Started using common sense and took all priorities and put them in order and the end of the list was eliminated and paying off debt became a big priority. Started living below my means. Once debt was paid off stayed out of debt and made the priority to save.
This may not be the way for everyone, but it worked for me.
We were over $95K in credit card debt, and life was not good.
I purchased a tape program explaining how to get out from under the card debt, and I followed it to the letter.
I quit paying the cards.
Approx. 90-120 days later the calls started coming.
I told not to call after 8 PM, and I was always polite (they're just doing their jobs), but I made sure they didn't harass me.
After a while they started to make offers of reduced payoffs. I made counter offers (I was very lucky that I had someone that I could turn to that fronted me the money at no interest), and it was amazing what cc companies would accept or the collection agencies.
In the end, I paid off all debt for less than $40K.
Our credit score went down to 500-600, and credit reports were dinged for almost seven years.
We changed our lifestyle, our credit reports are super clean, and our scores are 820+.
Recommend that you do this yourself since companies would rather deal with you than an outside source that will charge the hell out you to do what you can do.
When my wife and I were first becoming established as adults we had racked a decent amount of student loan debt. As time when on neither of us had well paying jobs and we found ourselves relying on credit cards and credit lines from our credit union to make ends meet. Of course we often found that we couldn't make all these payments as scheduled and took many dings on our credit reports because of 30/60/90 day late pays. In 2010 my wife and I decided we were had progressed in our careers far enough we could afford a house payment.
.....
▸ **Task details**
Please translate this sentence from the passage on getting out of debt into Spanish: "In the end, I paid off all debt for less than $40K."
.....
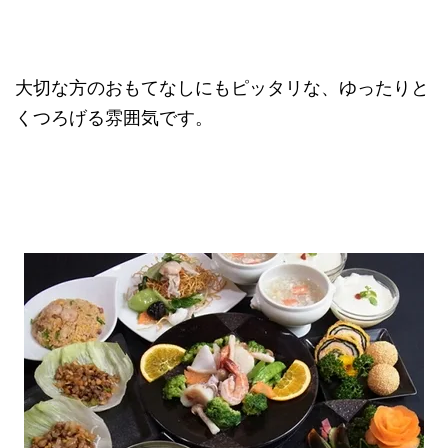
大切な方のおもてなしにもピッタリな、ゆったりと
くつろげる雰囲気です。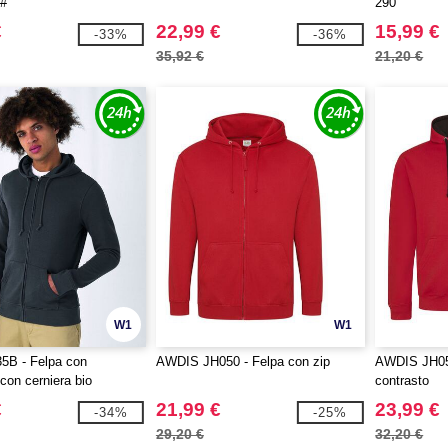
 #
290
€
22,99 €
15,99 €
-33%
-36%
35,92 €
21,20 €
W1
W1
B - Felpa con
AWDIS JH050 - Felpa con zip
AWDIS JH053
con cerniera bio
contrasto
€
21,99 €
23,99 €
-34%
-25%
29,20 €
32,20 €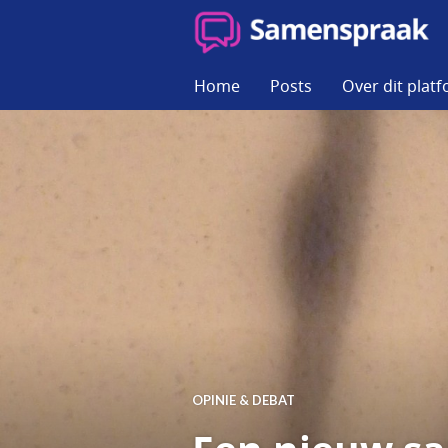
Skip
to
SAMENSPRAAK
content
Home
Posts
Over dit plat
OPINIE & DEBAT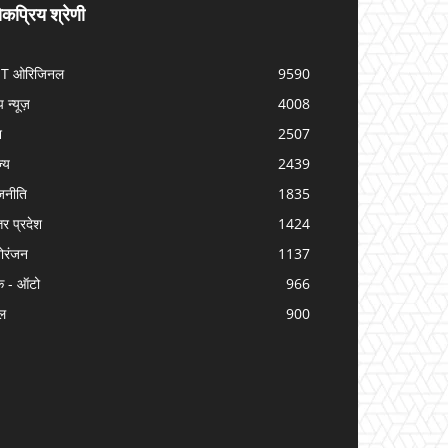
कप्रिय श्रेणी
IT ओरिजिनल
9590
प न्यूज़
4008
श
2507
ज्य
2439
जनीति
1835
तर प्रदेश
1424
ोरंजन
1137
क - ऑटो
966
ल
900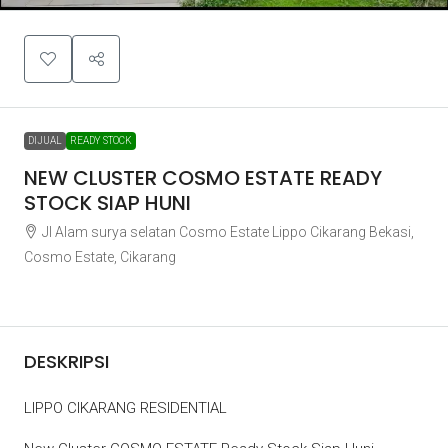
DIJUAL
READY STOCK
NEW CLUSTER COSMO ESTATE READY
STOCK SIAP HUNI
Jl Alam surya selatan Cosmo Estate Lippo Cikarang Bekasi,
Cosmo Estate, Cikarang
Rp1.051.395.200
DESKRIPSI
LIPPO CIKARANG RESIDENTIAL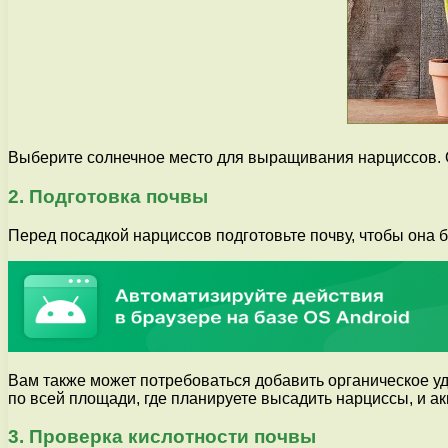
Выберите солнечное место для выращивания нарциссов. О
2. Подготовка почвы
Перед посадкой нарциссов подготовьте почву, чтобы она 
Вам также может потребоваться добавить органическое уд
по всей площади, где планируете высадить нарциссы, и ак
3. Проверка кислотности почвы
.....
▸ **Answer for the task**
Al final, pagué todas las deudas por menos de $40K.